Recruit a Team of Weebles – the Power is in the Recovery

Weebles wobble, but they never fall down. The knock-backs that you and your team will experience are the most important part of the process of change that you go through. Ensure your team understands this and doesn’t take it personally – but appreciates it as part of the change that they’re looking to drive. A relationship that’s broken down is a real opportunity for a new, stronger partnership. There is huge power in the recovery of a situation – that ultimately makes you stronger.

Tune in to What’s not Being Said and Explore it

You have a huge capacity to feel what is happening in any situation – even if it is not being said. We are able to perceive more than we can describe – use this skill to empathise with people when driving change. It’s often uncomfortable to discuss and explore these feelings – but it is a powerful way to drive progress. The best way to do this is find your biggest critic, sit down with them and work out what’s going on in their world to make them feel and act like they are.

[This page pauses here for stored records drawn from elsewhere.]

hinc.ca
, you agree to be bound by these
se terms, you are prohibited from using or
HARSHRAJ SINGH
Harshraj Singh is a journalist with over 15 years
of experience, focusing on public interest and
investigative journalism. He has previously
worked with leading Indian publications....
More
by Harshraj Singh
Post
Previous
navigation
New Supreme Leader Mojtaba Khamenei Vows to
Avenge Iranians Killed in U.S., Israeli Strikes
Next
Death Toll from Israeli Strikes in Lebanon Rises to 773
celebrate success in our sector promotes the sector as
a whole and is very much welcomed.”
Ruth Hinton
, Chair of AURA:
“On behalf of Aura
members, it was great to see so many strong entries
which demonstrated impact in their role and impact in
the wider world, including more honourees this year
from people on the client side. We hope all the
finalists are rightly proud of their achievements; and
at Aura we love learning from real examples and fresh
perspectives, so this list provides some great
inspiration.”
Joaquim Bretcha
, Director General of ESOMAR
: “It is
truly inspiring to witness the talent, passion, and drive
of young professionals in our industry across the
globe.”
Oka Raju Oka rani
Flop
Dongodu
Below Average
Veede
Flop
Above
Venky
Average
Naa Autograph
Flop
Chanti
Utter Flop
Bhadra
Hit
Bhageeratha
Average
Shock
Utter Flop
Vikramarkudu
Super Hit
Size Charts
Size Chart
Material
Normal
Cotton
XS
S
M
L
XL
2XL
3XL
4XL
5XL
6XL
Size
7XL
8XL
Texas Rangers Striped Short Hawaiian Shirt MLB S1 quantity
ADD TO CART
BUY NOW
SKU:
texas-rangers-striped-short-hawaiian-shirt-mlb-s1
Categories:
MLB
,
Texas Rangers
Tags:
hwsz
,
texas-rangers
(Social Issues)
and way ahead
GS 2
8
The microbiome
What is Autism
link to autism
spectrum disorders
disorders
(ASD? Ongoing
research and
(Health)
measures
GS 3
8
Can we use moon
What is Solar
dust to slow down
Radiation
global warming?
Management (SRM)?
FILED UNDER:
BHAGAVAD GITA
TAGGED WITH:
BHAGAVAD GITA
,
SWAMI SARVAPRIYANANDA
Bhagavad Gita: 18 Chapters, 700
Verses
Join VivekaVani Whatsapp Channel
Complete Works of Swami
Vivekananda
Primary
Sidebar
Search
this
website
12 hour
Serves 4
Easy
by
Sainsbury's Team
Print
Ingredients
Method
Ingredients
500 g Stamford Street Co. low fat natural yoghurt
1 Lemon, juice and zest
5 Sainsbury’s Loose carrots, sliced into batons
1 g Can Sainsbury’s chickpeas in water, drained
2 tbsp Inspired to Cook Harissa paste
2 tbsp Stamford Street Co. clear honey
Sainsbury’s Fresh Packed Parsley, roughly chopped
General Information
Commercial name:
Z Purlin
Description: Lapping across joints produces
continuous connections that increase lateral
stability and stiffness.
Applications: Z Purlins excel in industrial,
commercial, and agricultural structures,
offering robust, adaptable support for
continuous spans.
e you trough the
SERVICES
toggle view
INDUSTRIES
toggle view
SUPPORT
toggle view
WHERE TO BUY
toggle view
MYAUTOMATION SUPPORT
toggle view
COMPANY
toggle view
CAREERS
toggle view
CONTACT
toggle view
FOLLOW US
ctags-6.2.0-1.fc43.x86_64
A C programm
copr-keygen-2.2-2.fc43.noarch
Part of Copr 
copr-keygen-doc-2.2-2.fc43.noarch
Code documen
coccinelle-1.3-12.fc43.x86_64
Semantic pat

Accept That Everyone is Somewhere on the Grief Curve

It’s a useful exercise to sit down and work out where all your big influencers are on the grief curve. It allows you to engage with them in particular ways, depending on where they are. You’ll want to treat them differently depending on which stage they’re at. As always, build empathy with their feelings and work with them on a way out of it.

Look After Yourself

Change is hard for anyone. Driving change can feel like a never-ending battle that you’re always losing. Make sure that you have a community of support to help you work through this and deliver what you’re meant to for the organisation. If you’re not in a happy place, then you won’t be able to make the best choices for you, your team or your company. See this as a skill, that you have to practise in order to be an expert practitioner.